Reproduce the listing below word for word, every line included.

▸ INPUT

————————

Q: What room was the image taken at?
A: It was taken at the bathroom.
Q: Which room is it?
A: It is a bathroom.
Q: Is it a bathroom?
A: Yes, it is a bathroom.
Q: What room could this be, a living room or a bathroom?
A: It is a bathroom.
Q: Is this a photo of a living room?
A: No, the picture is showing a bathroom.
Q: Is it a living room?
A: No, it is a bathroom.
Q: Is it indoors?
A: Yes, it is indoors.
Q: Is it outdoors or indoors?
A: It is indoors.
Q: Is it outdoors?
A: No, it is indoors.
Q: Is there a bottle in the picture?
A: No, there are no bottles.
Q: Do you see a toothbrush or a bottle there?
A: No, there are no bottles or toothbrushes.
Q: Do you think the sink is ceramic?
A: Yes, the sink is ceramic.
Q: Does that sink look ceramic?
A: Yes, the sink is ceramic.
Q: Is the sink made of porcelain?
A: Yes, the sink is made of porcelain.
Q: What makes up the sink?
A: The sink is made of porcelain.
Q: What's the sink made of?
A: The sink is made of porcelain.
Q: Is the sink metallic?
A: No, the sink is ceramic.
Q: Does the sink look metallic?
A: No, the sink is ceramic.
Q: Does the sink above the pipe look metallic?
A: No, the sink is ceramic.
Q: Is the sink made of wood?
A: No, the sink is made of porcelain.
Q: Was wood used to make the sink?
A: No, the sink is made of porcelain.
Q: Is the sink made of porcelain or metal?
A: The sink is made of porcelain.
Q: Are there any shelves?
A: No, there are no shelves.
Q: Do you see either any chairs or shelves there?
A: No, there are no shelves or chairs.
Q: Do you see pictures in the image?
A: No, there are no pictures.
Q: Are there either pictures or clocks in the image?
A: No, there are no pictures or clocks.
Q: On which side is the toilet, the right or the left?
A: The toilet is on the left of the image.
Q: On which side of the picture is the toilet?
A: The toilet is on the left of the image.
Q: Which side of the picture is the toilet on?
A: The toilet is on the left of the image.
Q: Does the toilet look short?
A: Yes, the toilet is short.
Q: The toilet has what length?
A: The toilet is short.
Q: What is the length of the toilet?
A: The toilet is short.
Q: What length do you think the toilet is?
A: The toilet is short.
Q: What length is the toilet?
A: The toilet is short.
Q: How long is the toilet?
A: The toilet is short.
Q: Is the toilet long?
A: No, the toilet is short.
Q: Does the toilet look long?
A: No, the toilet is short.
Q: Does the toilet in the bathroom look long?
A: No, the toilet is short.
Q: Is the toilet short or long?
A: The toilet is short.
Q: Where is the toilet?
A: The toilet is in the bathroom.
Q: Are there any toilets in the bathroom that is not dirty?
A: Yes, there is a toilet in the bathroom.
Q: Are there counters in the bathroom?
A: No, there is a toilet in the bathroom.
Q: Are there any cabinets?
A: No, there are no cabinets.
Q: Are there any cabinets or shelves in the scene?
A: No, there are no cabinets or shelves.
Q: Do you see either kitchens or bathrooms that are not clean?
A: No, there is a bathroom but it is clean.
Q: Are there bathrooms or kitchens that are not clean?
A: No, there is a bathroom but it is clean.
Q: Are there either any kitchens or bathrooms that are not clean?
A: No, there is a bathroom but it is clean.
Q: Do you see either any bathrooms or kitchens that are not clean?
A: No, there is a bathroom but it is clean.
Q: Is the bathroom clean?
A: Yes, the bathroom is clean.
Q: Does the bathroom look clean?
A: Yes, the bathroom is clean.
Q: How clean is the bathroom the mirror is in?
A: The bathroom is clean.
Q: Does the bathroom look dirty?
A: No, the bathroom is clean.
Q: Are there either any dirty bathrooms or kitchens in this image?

————————

▸ OUTPUT FOR THIS TASK
Q: What room was the image taken at?
A: It was taken at the bathroom.
Q: Which room is it?
A: It is a bathroom.
Q: Is it a bathroom?
A: Yes, it is a bathroom.
Q: What room could this be, a living room or a bathroom?
A: It is a bathroom.
Q: Is this a photo of a living room?
A: No, the picture is showing a bathroom.
Q: Is it a living room?
A: No, it is a bathroom.
Q: Is it indoors?
A: Yes, it is indoors.
Q: Is it outdoors or indoors?
A: It is indoors.
Q: Is it outdoors?
A: No, it is indoors.
Q: Is there a bottle in the picture?
A: No, there are no bottles.
Q: Do you see a toothbrush or a bottle there?
A: No, there are no bottles or toothbrushes.
Q: Do you think the sink is ceramic?
A: Yes, the sink is ceramic.
Q: Does that sink look ceramic?
A: Yes, the sink is ceramic.
Q: Is the sink made of porcelain?
A: Yes, the sink is made of porcelain.
Q: What makes up the sink?
A: The sink is made of porcelain.
Q: What's the sink made of?
A: The sink is made of porcelain.
Q: Is the sink metallic?
A: No, the sink is ceramic.
Q: Does the sink look metallic?
A: No, the sink is ceramic.
Q: Does the sink above the pipe look metallic?
A: No, the sink is ceramic.
Q: Is the sink made of wood?
A: No, the sink is made of porcelain.
Q: Was wood used to make the sink?
A: No, the sink is made of porcelain.
Q: Is the sink made of porcelain or metal?
A: The sink is made of porcelain.
Q: Are there any shelves?
A: No, there are no shelves.
Q: Do you see either any chairs or shelves there?
A: No, there are no shelves or chairs.
Q: Do you see pictures in the image?
A: No, there are no pictures.
Q: Are there either pictures or clocks in the image?
A: No, there are no pictures or clocks.
Q: On which side is the toilet, the right or the left?
A: The toilet is on the left of the image.
Q: On which side of the picture is the toilet?
A: The toilet is on the left of the image.
Q: Which side of the picture is the toilet on?
A: The toilet is on the left of the image.
Q: Does the toilet look short?
A: Yes, the toilet is short.
Q: The toilet has what length?
A: The toilet is short.
Q: What is the length of the toilet?
A: The toilet is short.
Q: What length do you think the toilet is?
A: The toilet is short.
Q: What length is the toilet?
A: The toilet is short.
Q: How long is the toilet?
A: The toilet is short.
Q: Is the toilet long?
A: No, the toilet is short.
Q: Does the toilet look long?
A: No, the toilet is short.
Q: Does the toilet in the bathroom look long?
A: No, the toilet is short.
Q: Is the toilet short or long?
A: The toilet is short.
Q: Where is the toilet?
A: The toilet is in the bathroom.
Q: Are there any toilets in the bathroom that is not dirty?
A: Yes, there is a toilet in the bathroom.
Q: Are there counters in the bathroom?
A: No, there is a toilet in the bathroom.
Q: Are there any cabinets?
A: No, there are no cabinets.
Q: Are there any cabinets or shelves in the scene?
A: No, there are no cabinets or shelves.
Q: Do you see either kitchens or bathrooms that are not clean?
A: No, there is a bathroom but it is clean.
Q: Are there bathrooms or kitchens that are not clean?
A: No, there is a bathroom but it is clean.
Q: Are there either any kitchens or bathrooms that are not clean?
A: No, there is a bathroom but it is clean.
Q: Do you see either any bathrooms or kitchens that are not clean?
A: No, there is a bathroom but it is clean.
Q: Is the bathroom clean?
A: Yes, the bathroom is clean.
Q: Does the bathroom look clean?
A: Yes, the bathroom is clean.
Q: How clean is the bathroom the mirror is in?
A: The bathroom is clean.
Q: Does the bathroom look dirty?
A: No, the bathroom is clean.
Q: Are there either any dirty bathrooms or kitchens in this image?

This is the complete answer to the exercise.